# Directions
Exact transcription, pictures omitted: begin at the top line of the records below and end with the line bearing "pinky mcp: (310, 250)".

(Stored entries)
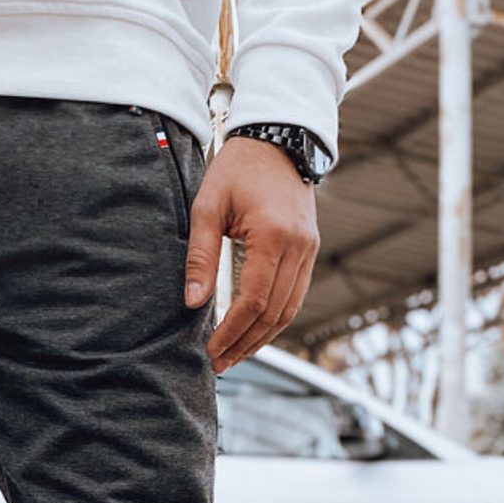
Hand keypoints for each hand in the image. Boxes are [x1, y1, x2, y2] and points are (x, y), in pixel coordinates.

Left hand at [183, 137, 318, 374]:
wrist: (278, 137)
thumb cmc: (237, 168)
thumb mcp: (208, 207)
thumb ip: (200, 257)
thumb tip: (192, 305)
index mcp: (274, 236)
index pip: (253, 302)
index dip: (231, 333)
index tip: (210, 352)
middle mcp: (299, 247)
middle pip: (274, 314)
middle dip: (244, 344)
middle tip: (218, 365)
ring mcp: (310, 250)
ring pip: (289, 310)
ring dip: (261, 339)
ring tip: (234, 356)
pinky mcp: (310, 250)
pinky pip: (295, 296)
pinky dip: (274, 320)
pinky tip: (253, 333)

# Exercise answer
Hand keypoints for each hand in the image. Boxes are [x1, y1, x2, y2] and points are (x, y), in pixel coordinates.

Left hand at [183, 137, 318, 374]:
wrist: (278, 137)
thumb cmc: (237, 168)
thumb mcp: (208, 207)
thumb ip: (200, 257)
thumb tip: (192, 305)
index mcp: (274, 236)
index pip: (253, 302)
index dip: (231, 333)
index tip: (210, 352)
middle mcp: (299, 247)
middle pip: (274, 314)
middle dip: (244, 344)
middle tip: (218, 365)
ring mcp: (310, 250)
ring pip: (289, 310)
ring dip: (261, 339)
ring tip: (234, 356)
pinky mcp: (310, 250)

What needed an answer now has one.